### EXERCISE
Reproduce the items below verbatim, from the line containing "Q: Please count the teal cupcake liners." through the line containing "Q: Count the oranges.", and omit the pictures from your answer.

### RECORDS FOR THE TASK

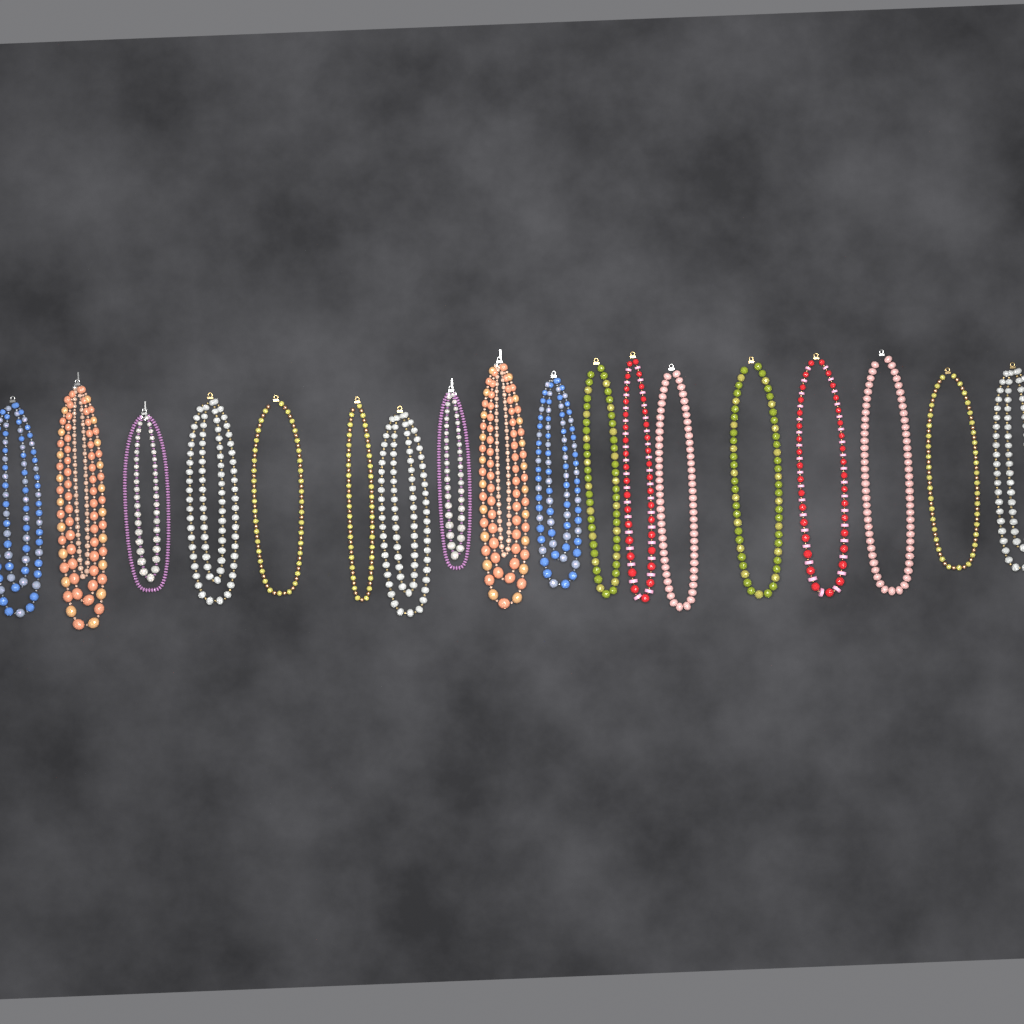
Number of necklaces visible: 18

---

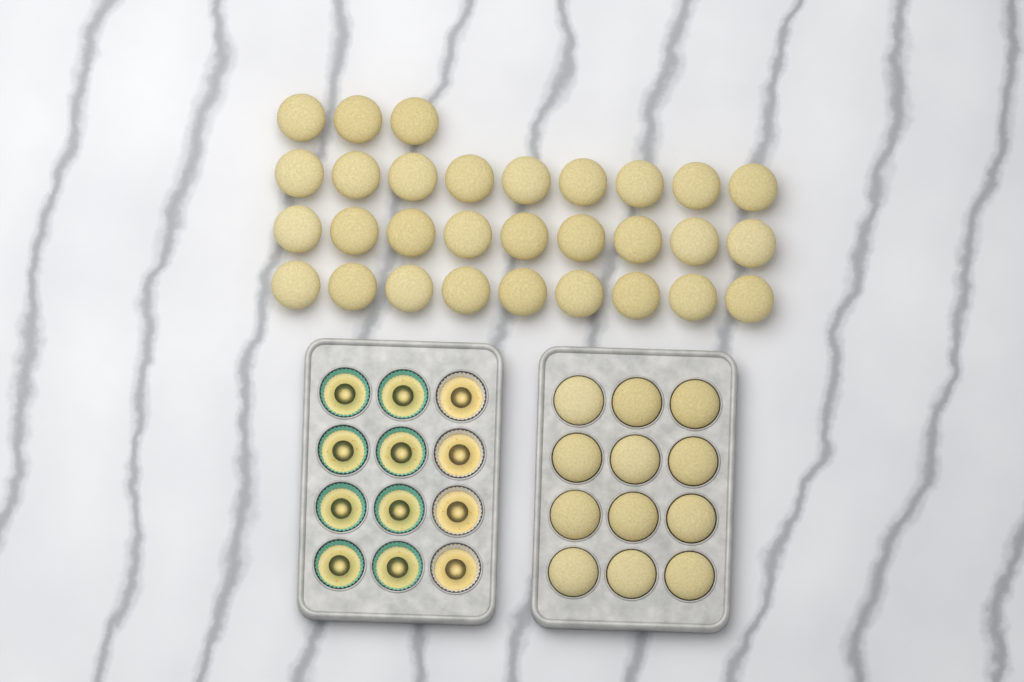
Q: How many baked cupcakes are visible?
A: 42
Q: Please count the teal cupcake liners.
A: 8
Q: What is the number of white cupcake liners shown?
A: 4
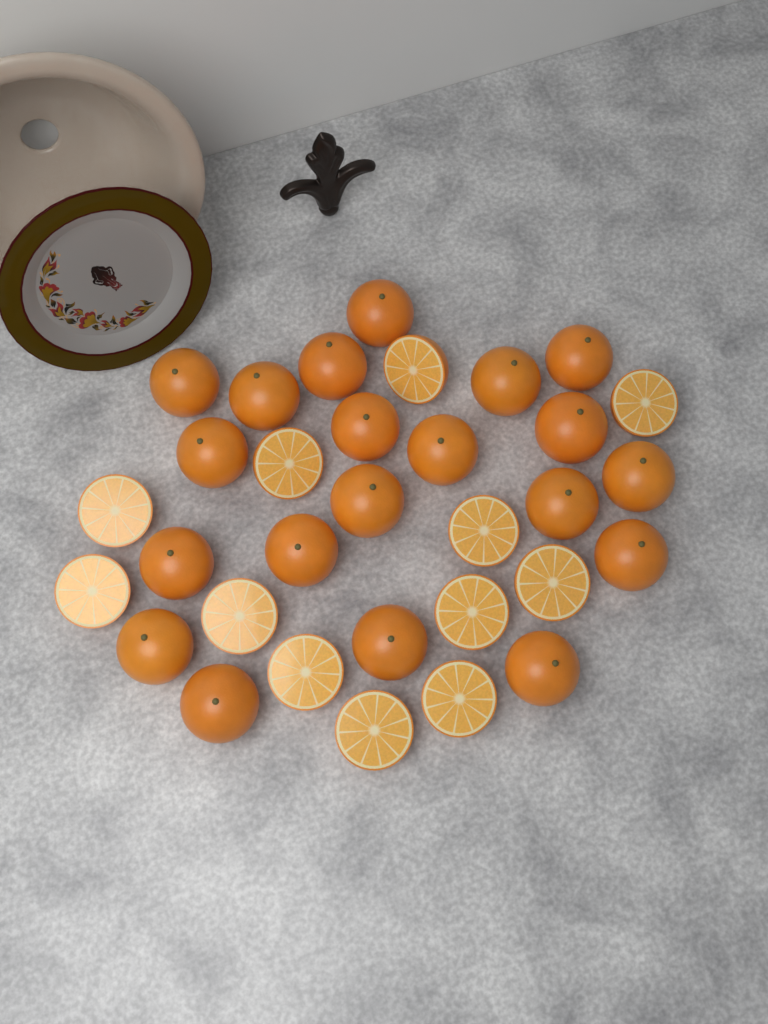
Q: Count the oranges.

### RESULT BELOW
Q: Please count the teal cupcake liners.
A: 8
Q: What is the number of white cupcake liners shown?
A: 4
Q: Count the oranges.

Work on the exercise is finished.